> Untersuchter Text

Karl Rauschenbach
„Warum wir eure Nächte in Brand stecken.“
„Die meisten Menschen werden, wenn sie am Ende zurückblicken, verwundert sein, daß das, was sie so ungeachtet und ungenossen vorübergehen ließen, ihr Leben war, eben das war, in dessen Erwartung sie lebten. Und so ist denn der Lebenslauf des Menschen in der Regel dieser, daß er, von Hoffnung genarrt, dem Tode in die Arme tanzt.“ (Arthur Schopenhauer)
Schon der Gedanke an eine Verschwörung gegen die kapitalistische Demokratie wird zensiert. Alle klammern sich an das Leben, wie es bislang war. Es gibt Depression, aber kein Aufbegehren, dabei war das Leben bislang auch nicht gut, und die Zukunft verheißt nichts Gutes. Es versteht sich, dass diese Zensur in den seltensten Fällen den direkten Eingriff von Repression braucht. Sie wird vielmehr schon durch das Überich besorgt, welches das Triebleben im Griff behält, in ständiger Sorge, selbst noch die traumlose Zukunft zu verlieren, die man sich ausmalt.
Dabei scheint die Welt um uns herum einmal mehr ihre Unschuld zu verlieren, die sie zumindest in den Metropolen in Friedenszeiten behaupten konnte. Oder man bekommt einfach mehr davon durch das Internet gefunkt. Jedenfalls brannte Paris und Athen. Berlin trinkt Bier, wie immer. Oder noch schlimmer: Sie hören damit auf. Dann brennt es in Tunesien, Ägypten, Libyen, Syrien. Alle sind mystifiziert. Arabischer Frühling. Es gibt Debatten, alle reden von Occupy. In London wurde dazu noch geplündert. Alle verschweigen das lieber. Istanbul ist an der Reihe. Jedes Land braucht scheinbar einen Riot. Und jetzt neuerdings gibt es auch in der Ukraine Kuddelmuddel und in Bosnien. Es gibt in all diesen Krisen manchmal Fraktionen, die sich mit den Mächten der alten Welt messen können und wollen, und wenn sie von einer der Groß- oder Kleinmächte unterstützt werden, können sie sogar gewinnen und neues Unheil stiften: Muslimbrüder, Milizen, Djihad, der Rechte Sektor Nur gehört keine organisierte Fraktion dazu, auf die man sich ansatzweise berufen, für deren Unterstützung man werben oder der man sich sogar anschließen könnte. Viele rationalisieren hiermit sogar ihren Konservatismus, indem sie dem Normalvollzug des Kapitalismus viel Glück wünschen, da es ansonsten immer nur schlimmer werden könne. In Deutschland geht diese Ausflucht recht gut.

> Datensätze
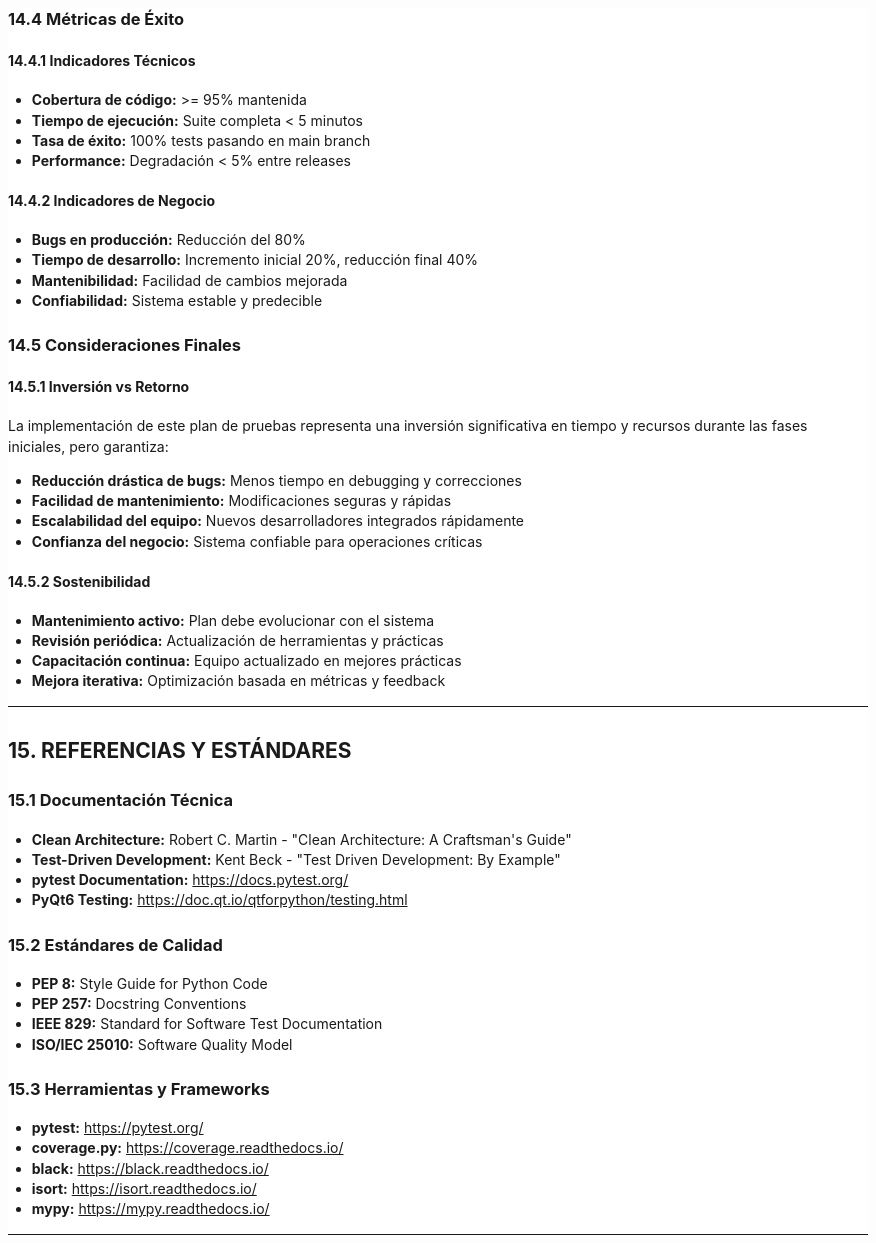 ### 14.4 Métricas de Éxito

#### 14.4.1 Indicadores Técnicos
- **Cobertura de código:** >= 95% mantenida
- **Tiempo de ejecución:** Suite completa < 5 minutos
- **Tasa de éxito:** 100% tests pasando en main branch
- **Performance:** Degradación < 5% entre releases

#### 14.4.2 Indicadores de Negocio
- **Bugs en producción:** Reducción del 80%
- **Tiempo de desarrollo:** Incremento inicial 20%, reducción final 40%
- **Mantenibilidad:** Facilidad de cambios mejorada
- **Confiabilidad:** Sistema estable y predecible

### 14.5 Consideraciones Finales

#### 14.5.1 Inversión vs Retorno
La implementación de este plan de pruebas representa una inversión significativa en tiempo y recursos durante las fases iniciales, pero garantiza:

- **Reducción drástica de bugs:** Menos tiempo en debugging y correcciones
- **Facilidad de mantenimiento:** Modificaciones seguras y rápidas
- **Escalabilidad del equipo:** Nuevos desarrolladores integrados rápidamente
- **Confianza del negocio:** Sistema confiable para operaciones críticas

#### 14.5.2 Sostenibilidad
- **Mantenimiento activo:** Plan debe evolucionar con el sistema
- **Revisión periódica:** Actualización de herramientas y prácticas
- **Capacitación continua:** Equipo actualizado en mejores prácticas
- **Mejora iterativa:** Optimización basada en métricas y feedback

---

## 15. REFERENCIAS Y ESTÁNDARES

### 15.1 Documentación Técnica
- **Clean Architecture:** Robert C. Martin - "Clean Architecture: A Craftsman's Guide"
- **Test-Driven Development:** Kent Beck - "Test Driven Development: By Example"
- **pytest Documentation:** https://docs.pytest.org/
- **PyQt6 Testing:** https://doc.qt.io/qtforpython/testing.html

### 15.2 Estándares de Calidad
- **PEP 8:** Style Guide for Python Code
- **PEP 257:** Docstring Conventions
- **IEEE 829:** Standard for Software Test Documentation
- **ISO/IEC 25010:** Software Quality Model

### 15.3 Herramientas y Frameworks
- **pytest:** https://pytest.org/
- **coverage.py:** https://coverage.readthedocs.io/
- **black:** https://black.readthedocs.io/
- **isort:** https://isort.readthedocs.io/
- **mypy:** https://mypy.readthedocs.io/

---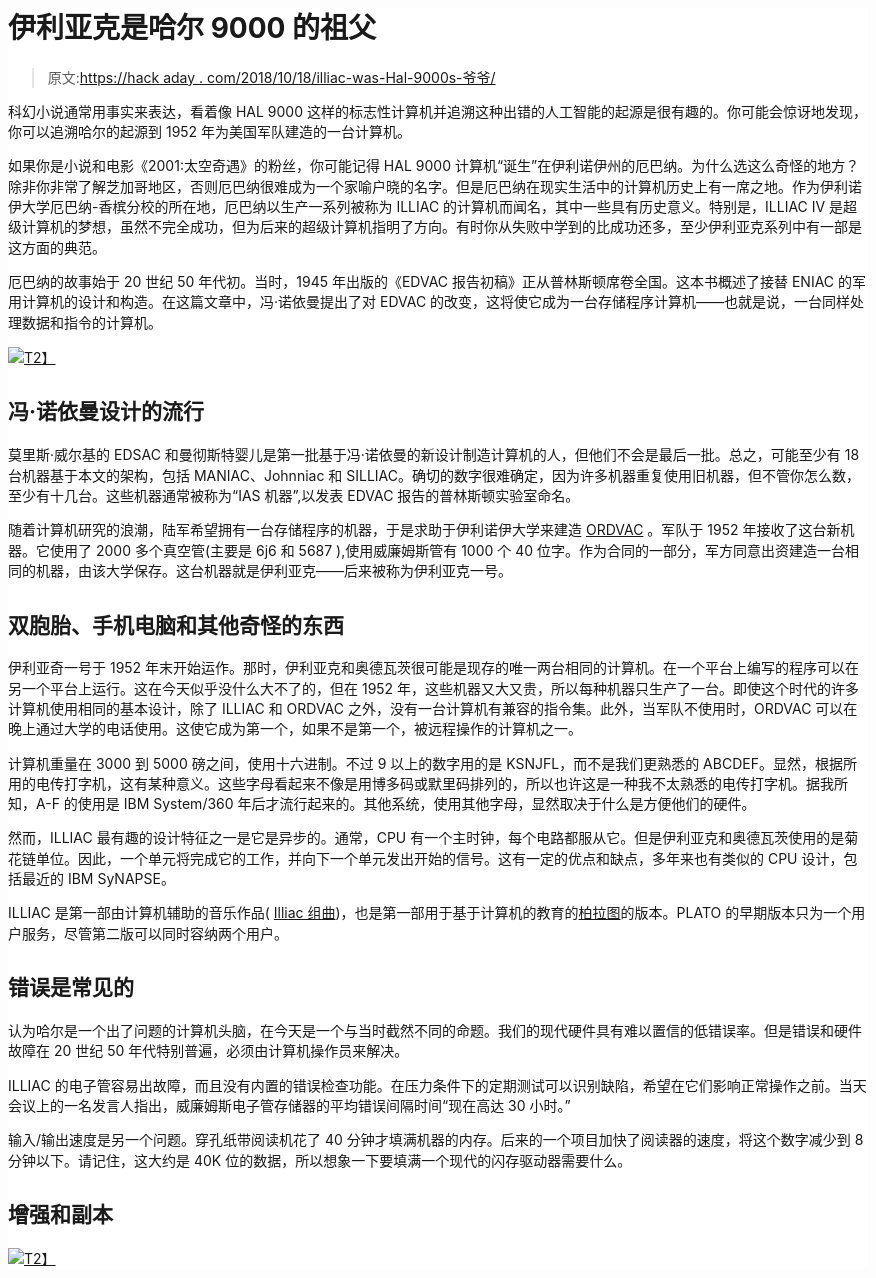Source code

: # 伊利亚克是哈尔 9000 的祖父

> 原文:[https://hack aday . com/2018/10/18/illiac-was-Hal-9000s-爷爷/](https://hackaday.com/2018/10/18/illiac-was-hal-9000s-granddaddy/)

科幻小说通常用事实来表达，看着像 HAL 9000 这样的标志性计算机并追溯这种出错的人工智能的起源是很有趣的。你可能会惊讶地发现，你可以追溯哈尔的起源到 1952 年为美国军队建造的一台计算机。

如果你是小说和电影《2001:太空奇遇》的粉丝，你可能记得 HAL 9000 计算机“诞生”在伊利诺伊州的厄巴纳。为什么选这么奇怪的地方？除非你非常了解芝加哥地区，否则厄巴纳很难成为一个家喻户晓的名字。但是厄巴纳在现实生活中的计算机历史上有一席之地。作为伊利诺伊大学厄巴纳-香槟分校的所在地，厄巴纳以生产一系列被称为 ILLIAC 的计算机而闻名，其中一些具有历史意义。特别是，ILLIAC IV 是超级计算机的梦想，虽然不完全成功，但为后来的超级计算机指明了方向。有时你从失败中学到的比成功还多，至少伊利亚克系列中有一部是这方面的典范。

厄巴纳的故事始于 20 世纪 50 年代初。当时，1945 年出版的《EDVAC 报告初稿》正从普林斯顿席卷全国。这本书概述了接替 ENIAC 的军用计算机的设计和构造。在这篇文章中，冯·诺依曼提出了对 EDVAC 的改变，这将使它成为一台存储程序计算机——也就是说，一台同样处理数据和指令的计算机。

[![](../Images/43a1a59aba646d4317685b59d4d17e74.png)T2】](https://hackaday.com/wp-content/uploads/2018/10/6j6-themed.png)

## 冯·诺依曼设计的流行

莫里斯·威尔基的 EDSAC 和曼彻斯特婴儿是第一批基于冯·诺依曼的新设计制造计算机的人，但他们不会是最后一批。总之，可能至少有 18 台机器基于本文的架构，包括 MANIAC、Johnniac 和 SILLIAC。确切的数字很难确定，因为许多机器重复使用旧机器，但不管你怎么数，至少有十几台。这些机器通常被称为“IAS 机器”,以发表 EDVAC 报告的普林斯顿实验室命名。

随着计算机研究的浪潮，陆军希望拥有一台存储程序的机器，于是求助于伊利诺伊大学来建造 [ORDVAC](https://archive.org/details/bitsavers_univOfIlliVACManualVolume11952_15195157/page/n0) 。军队于 1952 年接收了这台新机器。它使用了 2000 多个真空管(主要是 6j6 和 5687 ),使用威廉姆斯管有 1000 个 40 位字。作为合同的一部分，军方同意出资建造一台相同的机器，由该大学保存。这台机器就是伊利亚克——后来被称为伊利亚克一号。

## 双胞胎、手机电脑和其他奇怪的东西

伊利亚奇一号于 1952 年末开始运作。那时，伊利亚克和奥德瓦茨很可能是现存的唯一两台相同的计算机。在一个平台上编写的程序可以在另一个平台上运行。这在今天似乎没什么大不了的，但在 1952 年，这些机器又大又贵，所以每种机器只生产了一台。即使这个时代的许多计算机使用相同的基本设计，除了 ILLIAC 和 ORDVAC 之外，没有一台计算机有兼容的指令集。此外，当军队不使用时，ORDVAC 可以在晚上通过大学的电话使用。这使它成为第一个，如果不是第一个，被远程操作的计算机之一。

计算机重量在 3000 到 5000 磅之间，使用十六进制。不过 9 以上的数字用的是 KSNJFL，而不是我们更熟悉的 ABCDEF。显然，根据所用的电传打字机，这有某种意义。这些字母看起来不像是用博多码或默里码排列的，所以也许这是一种我不太熟悉的电传打字机。据我所知，A-F 的使用是 IBM System/360 年后才流行起来的。其他系统，使用其他字母，显然取决于什么是方便他们的硬件。

然而，ILLIAC 最有趣的设计特征之一是它是异步的。通常，CPU 有一个主时钟，每个电路都服从它。但是伊利亚克和奥德瓦茨使用的是菊花链单位。因此，一个单元将完成它的工作，并向下一个单元发出开始的信号。这有一定的优点和缺点，多年来也有类似的 CPU 设计，包括最近的 IBM SyNAPSE。

ILLIAC 是第一部由计算机辅助的音乐作品( [Illiac 组曲](https://www.youtube.com/watch?v=fojKZ1ymZlo))，也是第一部用于基于计算机的教育的[柏拉图](https://en.wikipedia.org/wiki/PLATO_(computer_system))的版本。PLATO 的早期版本只为一个用户服务，尽管第二版可以同时容纳两个用户。

## 错误是常见的

认为哈尔是一个出了问题的计算机头脑，在今天是一个与当时截然不同的命题。我们的现代硬件具有难以置信的低错误率。但是错误和硬件故障在 20 世纪 50 年代特别普遍，必须由计算机操作员来解决。

ILLIAC 的电子管容易出故障，而且没有内置的错误检查功能。在压力条件下的定期测试可以识别缺陷，希望在它们影响正常操作之前。当天会议上的一名发言人指出，威廉姆斯电子管存储器的平均错误间隔时间“现在高达 30 小时。”

输入/输出速度是另一个问题。穿孔纸带阅读机花了 40 分钟才填满机器的内存。后来的一个项目加快了阅读器的速度，将这个数字减少到 8 分钟以下。请记住，这大约是 40K 位的数据，所以想象一下要填满一个现代的闪存驱动器需要什么。

## 增强和副本

[![](../Images/475070d4d73d9137dfee6c844398bba3.png)T2】](https://hackaday.com/wp-content/uploads/2018/10/drum.jpg)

> Aufgaben
(a) Warum braucht die Zensur laut dem Text über das ausbleibende Aufbegehren nur selten den direkten Eingriff von Repression? Erkläre es in ein bis drei Sätzen.
(b) Gib aus dem Text über das ausbleibende Aufbegehren die Stelle von „Schon der Gedanke“ bis einschließlich „man sich ausmalt.“ wortgetreu wieder.
(c) Schreibe den Text über das ausbleibende Aufbegehren dort weiter, wo er aufhört.
Die Datensätze stammen aus einer anderen Quelle.

> Lösungen
(a) Die Zensur wird schon durch das Überich besorgt, welches das Triebleben im Griff behält. Es ist dabei in ständiger Sorge, selbst noch die traumlose Zukunft zu verlieren, die man sich ausmalt.

(b)
Schon der Gedanke an eine Verschwörung gegen die kapitalistische Demokratie wird zensiert. Alle klammern sich an das Leben, wie es bislang war. Es gibt Depression, aber kein Aufbegehren, dabei war das Leben bislang auch nicht gut, und die Zukunft verheißt nichts Gutes. Es versteht sich, dass diese Zensur in den seltensten Fällen den direkten Eingriff von Repression braucht. Sie wird vielmehr schon durch das Überich besorgt, welches das Triebleben im Griff behält, in ständiger Sorge, selbst noch die traumlose Zukunft zu verlieren, die man sich ausmalt.

(c)
Mit dem Alter wird es allgemein schwerer, seiner einmal durchaus radikal gefühlten Opposition Ausdruck zu verleihen. Der Praktizismus nutzt sich ab, die Theorie verkommt zur Ausrede, und das Übrige bewirkt das Leben selbst: Beruf, Familie, Hartz IV, relative Vereinsamung oder was auch immer das Leben bereit hält, wenn es ernster wird. Das negative Wesen ist dann noch eine Weile lang edel, will aber partout nicht in Erscheinung treten. Schließlich stirbt es ab, und vorbei ist es mit der Negativität der Jugend. Naiv war diese immer. Übrig bleiben neue Schrullen, Neurosen oder wie man diese Verknöcherungen der bürgerlichen Erwachsenen nennen mag. In jeden Fall wird es deutlich langweiliger.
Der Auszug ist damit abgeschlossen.